Residents also make eco-friendly candles, wax melts and soap from the lavender and honey they grow and make at Coolmine Lodge, with the end product being sold in Aldi stores. The charity says the purpose of these activities is to help give the men a “place in the world”.
West enjoyed horticulture during his time in Coolmine Lodge. Tending and nurturing the tomato plants allowed him to work on his ability to take responsibility; caring for chickens helped him work on relationships, an area with which he was struggling.
Later, he worked in laundry and admin, teaching him to spend time with his thoughts and to fulfil responsibilities. He then took on a voluntary role as a hepatitis C peer support worker at Coolmine.

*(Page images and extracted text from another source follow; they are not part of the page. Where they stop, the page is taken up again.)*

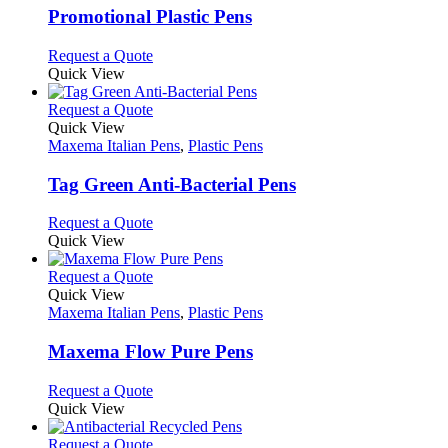
page
may
variants.
Promotional Plastic Pens
be
The
chosen
options
This
Request a Quote
on
may
product
Quick View
the
be
has
product
chosen
multiple
This
Request a Quote
page
on
variants.
product
Quick View
the
The
has
Maxema Italian Pens
,
Plastic Pens
product
options
multiple
page
may
variants.
Tag Green Anti-Bacterial Pens
be
The
chosen
options
This
Request a Quote
on
may
product
Quick View
the
be
has
product
chosen
multiple
This
Request a Quote
page
on
variants.
product
Quick View
the
The
has
Maxema Italian Pens
,
Plastic Pens
product
options
multiple
page
may
variants.
Maxema Flow Pure Pens
be
The
chosen
options
This
Request a Quote
on
may
product
Quick View
the
be
has
product
chosen
multiple
This
Request a Quote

Now, more than five years in recovery, West has his life back. Leaving Coolmine after that last bout of treatment was terrifying. West was afraid of falling back into bad habits. He was, he says, “scared sh*tless”.
But his life changed for the better. He has mended relationships with family members, now works as a peer support worker in a Dublin hospital, to help those with hepatitis C, and is able to spend more time with his daughters.
[ Number of men admitted to treatment for cocaine addiction at rehab centre doublesOpens in new window ]
“I also have friendships. I never knew what a friendship was. I had to learn what friendship is. Because when I was in addiction, friendships didn’t exist. I was getting used and I was using people to get what I wanted,” he says.
The difference this time when he left Coolmine, he says, is he “wanted to stay alive”. He has gotten back all that he had lost. This is what motivates him to remain on that path of sobriety.
“Recovery is all about finding myself. It’s about finding my purpose. I’ve found that now.”